Dark Shadows depicts the lives of the wealthy Collins family of Collinsport, Maine.
Soapnet is a U.S. cable and satellite television channel that airs soap operas, day and night. I watch it constantly.
Soap operas are super fun, never dull.
The Bold and the Beautiful is set in Los Angeles and concerns the Forrester family’s fashion house business Forrester Creations.
General Hospital is about the seventh floor of General Hospital.
When I was a child and I caught the flu and stayed home from school, my mom and I watched Another World, which opened with an announcer saying “We do not live in this world alone, but in a thousand other worlds.” When I asked my mom what this meant, she explained while ironing: “It means that clocktime is perfused by the wonders of eternity.”
That show had a lot of beautiful women: Micki, Marley, Amanda, Paulina, Ada, and Rachel. And my favorite male character was Cass, a prominent Bay City lawyer.
As the World Turns, Days of Our Lives, One Life to Live, All My Children . . .

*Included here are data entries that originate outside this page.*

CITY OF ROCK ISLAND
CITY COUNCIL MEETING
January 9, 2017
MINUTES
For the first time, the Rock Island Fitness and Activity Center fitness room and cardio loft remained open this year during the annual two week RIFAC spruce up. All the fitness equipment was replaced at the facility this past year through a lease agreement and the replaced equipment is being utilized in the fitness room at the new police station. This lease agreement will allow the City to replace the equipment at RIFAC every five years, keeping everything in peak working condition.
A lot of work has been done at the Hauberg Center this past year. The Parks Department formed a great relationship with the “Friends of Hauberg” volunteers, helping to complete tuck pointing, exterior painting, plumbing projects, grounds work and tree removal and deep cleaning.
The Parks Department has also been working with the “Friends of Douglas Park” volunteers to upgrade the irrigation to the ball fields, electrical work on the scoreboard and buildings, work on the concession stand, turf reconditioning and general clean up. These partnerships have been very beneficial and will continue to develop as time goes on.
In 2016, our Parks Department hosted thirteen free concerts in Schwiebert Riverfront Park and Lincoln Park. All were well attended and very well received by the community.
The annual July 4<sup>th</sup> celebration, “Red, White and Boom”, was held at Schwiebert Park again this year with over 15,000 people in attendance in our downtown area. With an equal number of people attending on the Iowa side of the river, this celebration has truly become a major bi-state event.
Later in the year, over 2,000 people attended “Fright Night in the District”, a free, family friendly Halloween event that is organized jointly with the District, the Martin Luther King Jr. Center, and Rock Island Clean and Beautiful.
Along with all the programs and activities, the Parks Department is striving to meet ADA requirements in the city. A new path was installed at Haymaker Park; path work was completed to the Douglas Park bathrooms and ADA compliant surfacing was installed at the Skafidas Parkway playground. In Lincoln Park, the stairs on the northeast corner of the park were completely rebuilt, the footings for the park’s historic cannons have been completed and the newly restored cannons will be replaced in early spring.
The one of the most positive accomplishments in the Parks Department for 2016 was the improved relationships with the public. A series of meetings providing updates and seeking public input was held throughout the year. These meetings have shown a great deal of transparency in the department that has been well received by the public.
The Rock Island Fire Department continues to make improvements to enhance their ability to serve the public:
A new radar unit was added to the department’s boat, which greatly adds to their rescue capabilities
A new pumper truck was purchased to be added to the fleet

Ah, the emotion, the passion. Hush now, here comes the scene I do not want to miss: Karl just pulled out a rope and is aiming to kill Mack.
Love in the Afternoon is a 1957 film directed by Billy Wilder.
Love in the Afternoon is a 1972 film directed by Éric Rohmer.
Invitation to Love was the show that all the people in the show Twin Peaks watched.
Things go awry like a full moon. I’m clicking my remote control, setting the VCR, to find out who is sleeping with Tamar: is it Amnon or Judah? I bet it’s Judah, because he was previously having an affair with Shua’s daughter, thus impulsivity and deception are in his nature.
Now I hear the phone ringing. Hello? Oh, hi mom; I’m just watching my stories. Yeah, I know: Judah is such a rake. What does Tamar see in him?
3. The Plot of My Very Own Soap Opera
After spending many years as a fan of soap operas, I finally got a chance to make my own show. Here it is:
What happened in Episode 1 of My Own Soap:
Don King presented me with his diamond tiara, and we went to the mall and bought jewels, and we saved people from being murdered. Then the goddess of the soils of the farmland came forth and gave birth in one of the storefronts, to ensure that everyone got the amusement they paid for. Our favorite coin-op was the spaghetti machete, an ingenious invention: when you slurp the pasta into your lips, if the strand is too lengthy, it can cut itself off so that the eater need not suffer shame from overlong-sucking. Judith who beheaded Holofernes then took us sledding down a big hill of ice, and we received our final judgment under a marvel called the Quasi-Centrifugal Prophetic Mistletoe. The thing keeps spinning away from you, because it does not desire to be the cause of your kissing; much like how a squirrel will take the opposite side of a tree trunk, and if you pace clockwise in attempt to see it better, it continues to hide. Then, when you finally do meet mouth-to-mouth (with your lover, not the rodent), the plant utters an oracle concerning the future of your relationship. It is not unuseful.
Now there was this gang known as the Pistol-Packing Mystics, and they claimed to care for everyone, but they really only wanted to date everyone’s sister. They came and said to me: “What do you see, mortal?”
And I answered and said: “I see Lord Yahweh holding an iron over the pit.”
And they said: “Wrong. That is Snow White and Seventeen Elves.”